Lors d’une conférence de presse la semaine dernière à Berlin, le rapporteur Nils Melzer a expliqué sa dernière rencontre avec les responsables du Département des Droits de l’Homme du Ministère allemand des Affaires Étrangères. Tout au long du mois d’octobre, certains journalistes ont demandé au gouvernement allemand son avis sur le rapport du rapporteur, qui qualifie le traitement de Assange de « torture », sans obtenir de réponse. Lors de leur rencontre avec des responsables allemands le 26 mai, ils ont ouvertement reconnu à Melzer qu’ils n’avaient même pas pris la peine de lire son rapport du 31 mai.
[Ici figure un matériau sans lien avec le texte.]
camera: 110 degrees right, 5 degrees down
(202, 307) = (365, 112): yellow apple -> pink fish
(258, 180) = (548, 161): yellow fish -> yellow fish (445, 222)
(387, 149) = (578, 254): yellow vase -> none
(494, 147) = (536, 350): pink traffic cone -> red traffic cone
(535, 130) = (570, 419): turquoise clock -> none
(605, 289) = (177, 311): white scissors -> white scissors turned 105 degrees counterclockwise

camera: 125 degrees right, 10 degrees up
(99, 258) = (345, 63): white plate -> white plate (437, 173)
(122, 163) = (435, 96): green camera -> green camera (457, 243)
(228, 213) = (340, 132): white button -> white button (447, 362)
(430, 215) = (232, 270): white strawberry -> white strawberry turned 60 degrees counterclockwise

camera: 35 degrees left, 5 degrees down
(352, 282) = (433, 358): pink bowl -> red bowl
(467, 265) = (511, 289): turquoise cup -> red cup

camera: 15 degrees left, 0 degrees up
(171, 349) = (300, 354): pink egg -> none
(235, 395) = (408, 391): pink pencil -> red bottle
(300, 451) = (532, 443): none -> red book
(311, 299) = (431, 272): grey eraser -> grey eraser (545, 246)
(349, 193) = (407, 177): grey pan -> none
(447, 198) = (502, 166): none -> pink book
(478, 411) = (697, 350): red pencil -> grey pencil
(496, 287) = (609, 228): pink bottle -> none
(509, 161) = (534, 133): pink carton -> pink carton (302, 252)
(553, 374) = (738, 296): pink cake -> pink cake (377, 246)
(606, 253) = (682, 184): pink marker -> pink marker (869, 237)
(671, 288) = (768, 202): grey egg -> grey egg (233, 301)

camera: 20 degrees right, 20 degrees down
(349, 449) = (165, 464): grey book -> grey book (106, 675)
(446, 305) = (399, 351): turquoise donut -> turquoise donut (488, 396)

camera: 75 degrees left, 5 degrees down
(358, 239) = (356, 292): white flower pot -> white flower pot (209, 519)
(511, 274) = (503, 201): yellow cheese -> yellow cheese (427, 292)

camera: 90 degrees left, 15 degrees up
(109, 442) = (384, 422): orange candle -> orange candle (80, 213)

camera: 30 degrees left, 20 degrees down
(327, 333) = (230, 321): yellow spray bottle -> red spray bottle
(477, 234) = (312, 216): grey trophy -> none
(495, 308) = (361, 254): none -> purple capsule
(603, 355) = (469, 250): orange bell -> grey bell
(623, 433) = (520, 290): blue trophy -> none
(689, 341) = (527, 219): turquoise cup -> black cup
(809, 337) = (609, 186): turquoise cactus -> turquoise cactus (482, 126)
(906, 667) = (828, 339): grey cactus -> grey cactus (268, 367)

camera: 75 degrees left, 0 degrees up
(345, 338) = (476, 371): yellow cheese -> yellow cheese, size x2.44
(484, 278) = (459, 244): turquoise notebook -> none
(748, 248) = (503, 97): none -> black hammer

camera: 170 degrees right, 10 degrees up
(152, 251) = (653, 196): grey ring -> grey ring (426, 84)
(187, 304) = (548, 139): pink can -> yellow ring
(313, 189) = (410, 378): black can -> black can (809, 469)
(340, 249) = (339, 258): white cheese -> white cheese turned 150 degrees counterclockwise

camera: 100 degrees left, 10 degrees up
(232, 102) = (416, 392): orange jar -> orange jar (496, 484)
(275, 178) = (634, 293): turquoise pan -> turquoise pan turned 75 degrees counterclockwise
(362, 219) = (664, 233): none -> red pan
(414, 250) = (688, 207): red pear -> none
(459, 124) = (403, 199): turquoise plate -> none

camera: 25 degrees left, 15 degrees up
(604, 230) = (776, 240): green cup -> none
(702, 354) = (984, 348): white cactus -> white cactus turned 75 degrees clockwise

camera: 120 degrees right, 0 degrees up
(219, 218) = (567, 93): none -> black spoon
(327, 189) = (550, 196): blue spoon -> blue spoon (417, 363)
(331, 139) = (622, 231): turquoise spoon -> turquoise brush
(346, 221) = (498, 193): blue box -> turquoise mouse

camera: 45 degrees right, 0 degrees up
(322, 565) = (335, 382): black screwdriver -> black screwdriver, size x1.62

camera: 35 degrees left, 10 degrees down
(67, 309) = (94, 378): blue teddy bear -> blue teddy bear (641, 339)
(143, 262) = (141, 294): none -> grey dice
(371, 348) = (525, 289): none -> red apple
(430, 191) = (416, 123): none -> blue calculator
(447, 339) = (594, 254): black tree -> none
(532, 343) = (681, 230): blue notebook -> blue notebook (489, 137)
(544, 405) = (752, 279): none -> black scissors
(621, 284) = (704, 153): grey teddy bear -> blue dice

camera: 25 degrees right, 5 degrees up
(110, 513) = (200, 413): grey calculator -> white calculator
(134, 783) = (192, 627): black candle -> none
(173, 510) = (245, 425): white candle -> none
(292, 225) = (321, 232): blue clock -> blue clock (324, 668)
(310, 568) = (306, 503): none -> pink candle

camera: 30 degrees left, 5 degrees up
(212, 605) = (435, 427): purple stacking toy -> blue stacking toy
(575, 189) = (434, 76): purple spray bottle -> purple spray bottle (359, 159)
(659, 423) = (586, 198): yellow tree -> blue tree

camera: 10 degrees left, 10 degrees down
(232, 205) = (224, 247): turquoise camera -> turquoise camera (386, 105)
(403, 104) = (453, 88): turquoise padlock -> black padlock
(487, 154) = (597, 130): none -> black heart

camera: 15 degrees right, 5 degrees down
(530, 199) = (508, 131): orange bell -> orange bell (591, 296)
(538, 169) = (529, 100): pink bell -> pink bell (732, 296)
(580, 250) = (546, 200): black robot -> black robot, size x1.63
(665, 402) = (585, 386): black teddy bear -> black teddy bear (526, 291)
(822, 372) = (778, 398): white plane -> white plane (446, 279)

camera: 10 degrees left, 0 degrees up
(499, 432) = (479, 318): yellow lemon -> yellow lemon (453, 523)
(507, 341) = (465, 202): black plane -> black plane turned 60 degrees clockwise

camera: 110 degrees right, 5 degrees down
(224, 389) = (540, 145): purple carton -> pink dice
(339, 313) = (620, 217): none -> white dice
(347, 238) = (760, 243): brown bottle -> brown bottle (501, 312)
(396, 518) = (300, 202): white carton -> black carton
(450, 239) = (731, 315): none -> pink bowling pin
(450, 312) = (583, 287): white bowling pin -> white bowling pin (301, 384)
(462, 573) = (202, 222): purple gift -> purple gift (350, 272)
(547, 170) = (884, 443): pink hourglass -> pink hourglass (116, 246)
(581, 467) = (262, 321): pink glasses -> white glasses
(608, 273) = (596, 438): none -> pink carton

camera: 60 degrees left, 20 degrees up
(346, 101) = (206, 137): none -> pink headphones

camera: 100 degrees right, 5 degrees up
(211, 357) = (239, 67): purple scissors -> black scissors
En même temps, dans la lointaine Australie, patrie de Assange, où les hommes politiques se sont complètement dissociés de toute initiative de défense et ont coopéré à la persécution, le député Barnaby Joyce s’est vu retirer la parole pendant son discours au milieu de la session parlementaire quand il a crié pour la défense de Assange dans sa double qualité de journaliste et de citoyen australien.

La main de l’empire est vraiment longue, mais quelle que soit l’ampleur de sa victoire, le principe reste là avec sa vérité irréfutable : ce sont ceux qui sont accusés ou impliqués dans des crimes de guerre qui doivent être jugés et emprisonnés, et non les courageux qui ont apporté la preuve de ces crimes.